(Saved data entries)
———

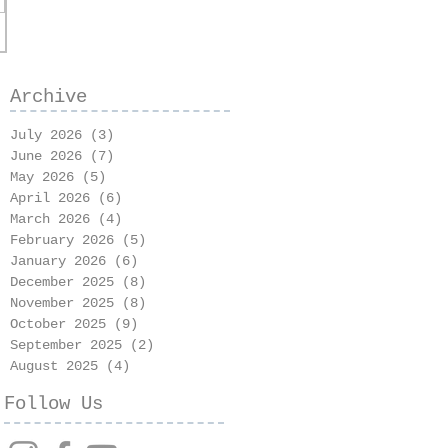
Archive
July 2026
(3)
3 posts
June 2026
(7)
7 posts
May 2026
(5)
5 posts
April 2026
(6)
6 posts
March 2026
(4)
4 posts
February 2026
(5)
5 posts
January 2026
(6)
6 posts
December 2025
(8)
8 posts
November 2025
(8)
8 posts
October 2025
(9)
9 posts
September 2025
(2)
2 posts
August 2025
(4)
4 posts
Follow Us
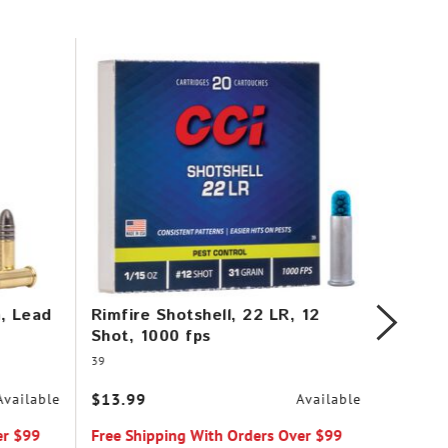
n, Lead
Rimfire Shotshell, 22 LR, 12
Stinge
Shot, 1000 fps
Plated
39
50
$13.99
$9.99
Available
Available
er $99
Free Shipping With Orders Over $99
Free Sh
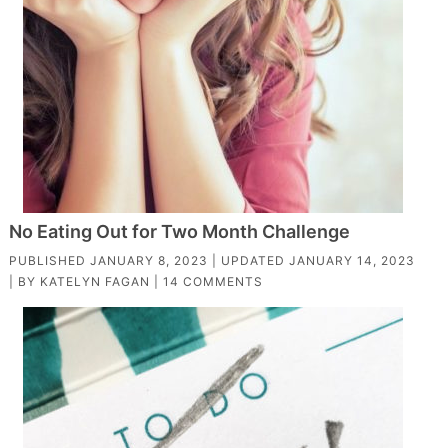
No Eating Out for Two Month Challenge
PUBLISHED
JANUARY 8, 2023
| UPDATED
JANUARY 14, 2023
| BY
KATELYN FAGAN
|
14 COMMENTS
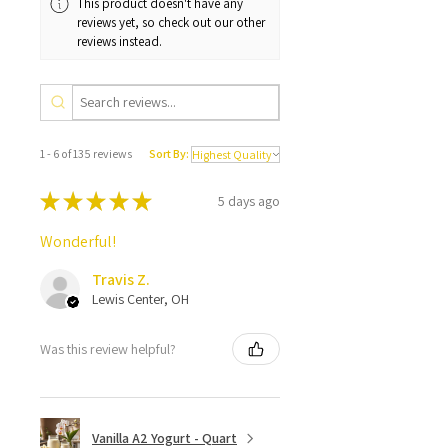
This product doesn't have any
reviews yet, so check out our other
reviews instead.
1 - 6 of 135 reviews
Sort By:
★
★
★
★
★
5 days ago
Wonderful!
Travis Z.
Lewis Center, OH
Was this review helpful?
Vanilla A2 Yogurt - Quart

———

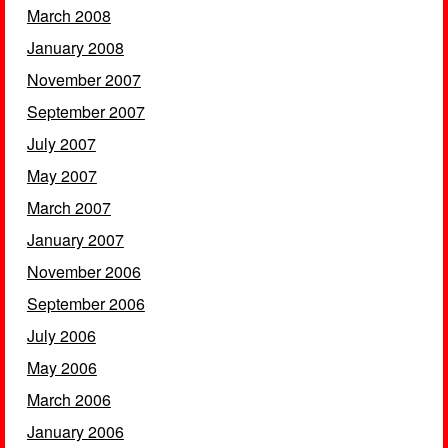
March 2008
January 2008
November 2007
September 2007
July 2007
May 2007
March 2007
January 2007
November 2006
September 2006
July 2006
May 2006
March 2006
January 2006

———

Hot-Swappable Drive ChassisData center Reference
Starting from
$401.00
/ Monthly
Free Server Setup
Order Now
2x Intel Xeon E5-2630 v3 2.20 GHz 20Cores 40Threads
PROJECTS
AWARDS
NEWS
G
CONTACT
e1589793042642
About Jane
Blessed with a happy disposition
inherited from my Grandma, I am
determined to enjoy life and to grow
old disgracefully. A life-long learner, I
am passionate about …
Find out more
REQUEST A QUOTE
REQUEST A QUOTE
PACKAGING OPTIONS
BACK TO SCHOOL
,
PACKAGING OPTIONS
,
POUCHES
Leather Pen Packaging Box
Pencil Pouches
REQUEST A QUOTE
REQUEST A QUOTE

———

Search the entries above for "Free". Show every line that has it.

Free Shipping With Orders Over $99
Free Sh
Free Server Setup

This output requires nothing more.